The arrest was abrupt and without notice. Rui’s co-host took over Friday’s program, says Al Jazeera.
The vice-director of financial news of CCTV Li Yong was also taken on Friday. The arrests came one month after several other senior staff were arrested, including channel Director Guo Zhenxi and producer Tian Liwu, says People’s Daily.
Rui’s admirers applaud him for positioning himself as the epitome of modern China’s aspirations, but his critics decry his nationalist campaigns and confrontational statements, says the New York Times.
He became popular in 2007 with a campaign on his blog that resulted in removal of a Starbucks from Beijing’s Forbidden City, says the New York Times. It was replaced by a Chinese-owned coffee shop. At a G20 summit in 2010 in South Korea, when U.S. President Barack Obama asked for questions from the Korean media and no one spoke up, Rui said: “I’m actually Chinese, but I think I get to represent the entire Asia.”

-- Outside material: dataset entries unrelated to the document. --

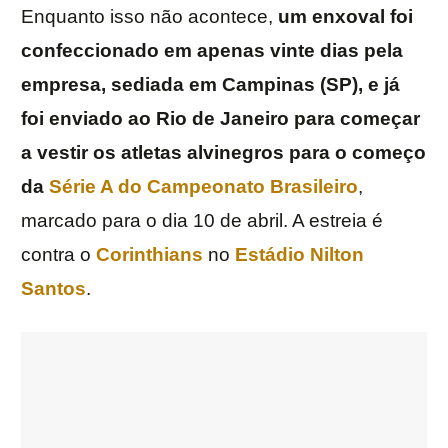
Enquanto isso não acontece,
um enxoval foi
confeccionado em apenas vinte dias pela
empresa, sediada em Campinas (SP), e já
foi enviado ao Rio de Janeiro para começar
a vestir os atletas alvinegros para o começo
da
Série A do Campeonato Brasileiro
,
marcado para o dia 10 de abril. A estreia é
contra o
Corinthians
no
Estádio Nilton
Santos
.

According to the Financial Times, Chinese President Xi Jinping, elected last year, began an anti-graft campaign that is a part of the government’s efforts to maintain the legitimacy of the Communist party’s rule.
The New York Times reports that the hope is to strengthen a Party, weakened by lack of discipline. A former high-level military general was stripped of party membership last month on allegations of corruption.
An anti-corruption expert at Beihang University in Beijing Ren Jianming, said that the government is targeting corruption in state-controlled sectors, reports People’s Daily.